**GIVEN INSTRUCTION:** Using the passage on the conductive shell below, mark each of the statements (a), (b) and (c) yes or no for agreement with it, and quote the words of the passage that decide each one. (a) The positioning holes are formed in the two opposite end walls of the conductive shell. (b) FIG. 3 shows eight conductive shells side by side on the insulating housing. (c) The conductive shell can be formed only by PVD or MID technology.

In addition, as shown in FIGS. 1 to 6, in the illustrated exemplary embodiment, one of the conductive shell 300 and the insulating housing 100 is formed with a positioning hole 301, and the other of the conductive shell 300 and the insulating housing 100 is provided with a positioning column 101, and the positioning column 101 is inserted in the positioning hole 301 to fix the conductive shell 300 to the insulating housing 100. In the exemplary embodiment shown in the figures, positioning holes 301 are formed in the two opposite end walls 330 of the conductive shell 300, while positioning columns 101 are disposed at positions corresponding to the positioning holes 301 on the insulating housing 100. In this way, the conductive shell 300 can be more effectively fixed and positioned on the insulating housing 100.

In an embodiment, a plurality of conductive shells 300 are formed side by side and parallel to each other on the insulating housing 100. As shown in FIG. 3, six conductive shells 300 are formed side by side and parallel to each other on the insulating housing 100. Of course, in other embodiments, any other number of conductive shells 300 may also be formed on the insulating housing 100 according to actual requirements. In addition, it is to be noted that, since the conductive protrusions 311, 312 are disposed on both side surfaces of each upright wall 320 of the conductive shell 300, between the outermost upright walls of two adjacent conductive shells 300 there are also the conductive protrusions 311, 312 which may be used to be contacted and connected with the ground terminals 221, 222 located between the two adjacent conductive shells 300.

In an embodiment, the conductive shell 300 is formed by a Physical Vapor Deposition (PVD) technology or a Molded Interconnect Device (MID) technology, and is assembled on the insulating housing 100. The MID technology refers to a technology of fabricating or mounting a component with an electrical function on a surface of an injection-molded plastic housing 100, so as to combine the electrical interconnection function of the component with the mechanical support function of the plastic housing 100. Of course, in other embodiments, any other technologies capable of metallizing the surface of the plastic insulating housing 100 may also be used to form the conductive shell 300 on the insulating housing 100.

**Raw records:**
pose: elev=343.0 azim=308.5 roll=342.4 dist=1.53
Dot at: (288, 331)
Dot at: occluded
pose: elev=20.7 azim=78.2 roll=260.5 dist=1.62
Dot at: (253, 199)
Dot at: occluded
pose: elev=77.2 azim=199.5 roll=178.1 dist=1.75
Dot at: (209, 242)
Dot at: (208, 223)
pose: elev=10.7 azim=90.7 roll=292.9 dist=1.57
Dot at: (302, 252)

==

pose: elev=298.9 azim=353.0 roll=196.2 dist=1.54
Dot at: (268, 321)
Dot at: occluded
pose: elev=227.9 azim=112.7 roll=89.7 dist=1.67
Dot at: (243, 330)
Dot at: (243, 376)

---

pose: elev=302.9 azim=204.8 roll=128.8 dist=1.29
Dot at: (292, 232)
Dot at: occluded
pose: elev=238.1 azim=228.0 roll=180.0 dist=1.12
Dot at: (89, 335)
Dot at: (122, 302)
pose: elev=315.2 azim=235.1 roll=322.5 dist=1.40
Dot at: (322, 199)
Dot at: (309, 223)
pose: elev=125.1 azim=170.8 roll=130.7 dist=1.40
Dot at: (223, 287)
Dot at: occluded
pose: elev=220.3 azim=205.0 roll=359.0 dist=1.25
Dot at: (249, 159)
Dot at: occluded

**ANSWER TO THIS PROBLEM:**
(a) Yes: "positioning holes 301 are formed in the two opposite end walls 330 of the conductive shell 300"
(b) No: "As shown in FIG. 3, six conductive shells 300 are formed side by side and parallel to each other on the insulating housing 100."
(c) No: "any other technologies capable of metallizing the surface of the plastic insulating housing 100 may also be used to form the conductive shell 300 on the insulating housing 100"